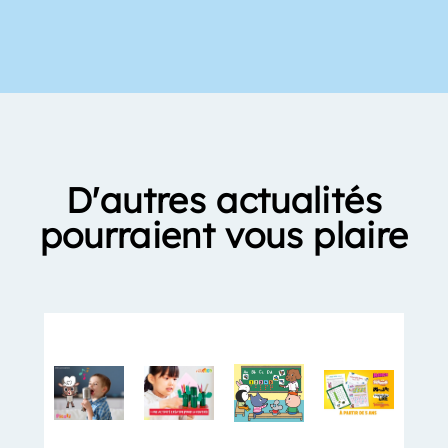
D'autres actualités
pourraient vous plaire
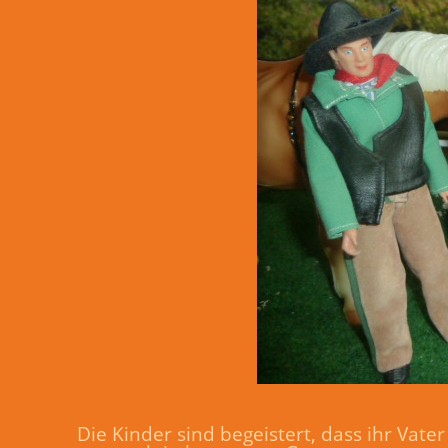
Die Kinder sind begeistert, dass ihr Vater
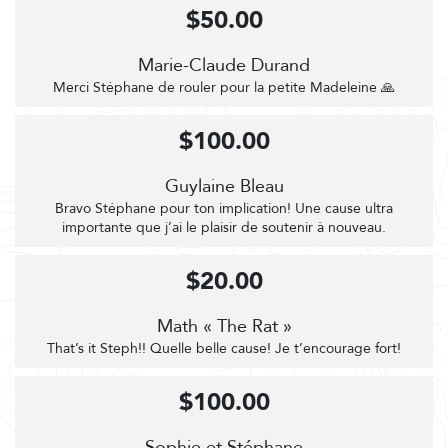
$50.00
Marie-Claude Durand
Merci Stéphane de rouler pour la petite Madeleine 🙏
$100.00
Guylaine Bleau
Bravo Stéphane pour ton implication! Une cause ultra
importante que j’ai le plaisir de soutenir à nouveau.
$20.00
Math « The Rat »
That’s it Steph!! Quelle belle cause! Je t’encourage fort!
$100.00
Sophie et Stéphane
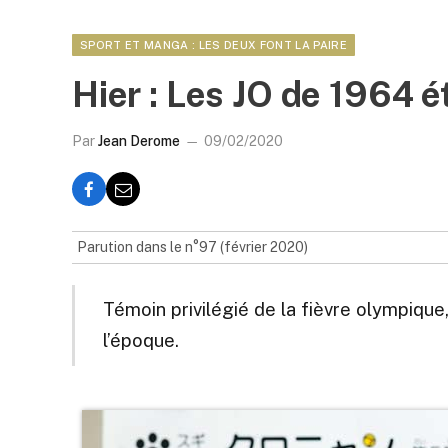
SPORT ET MANGA : LES DEUX FONT LA PAIRE
Hier : Les JO de 1964 é
Par
Jean Derome
09/02/2020
Parution dans le n°97 (février 2020)
Témoin privilégié de la fièvre olympique, 
l’époque.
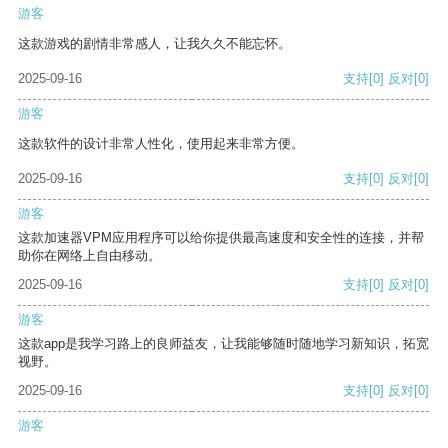
游客
这款游戏的剧情非常感人，让我久久不能忘怀。
2025-09-16
支持
[0]
反对
[0]
游客
这款软件的设计非常人性化，使用起来非常方便。
2025-09-16
支持
[0]
反对
[0]
游客
这款加速器VPM应用程序可以给你提供最高速度和安全性的连接，并帮
助你在网络上自由移动。
2025-09-16
支持
[0]
反对
[0]
游客
这款app是我学习路上的良师益友，让我能够随时随地学习新知识，拓宽
视野。
2025-09-16
支持
[0]
反对
[0]
游客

────────

[What is needed]:
Could you reproduce exactly the lines from the first line of the listing through the line containing "Bravo Stéphane pour", both included, with pictures left out?

[Solution to this task]:
D'autres actualités
pourraient vous plaire
Die Kinder sind begeistert, dass ihr Vater
$50.00
Marie-Claude Durand
Merci Stéphane de rouler pour la petite Madeleine 🙏
$100.00
Guylaine Bleau
Bravo Stéphane pour ton implication! Une cause ultra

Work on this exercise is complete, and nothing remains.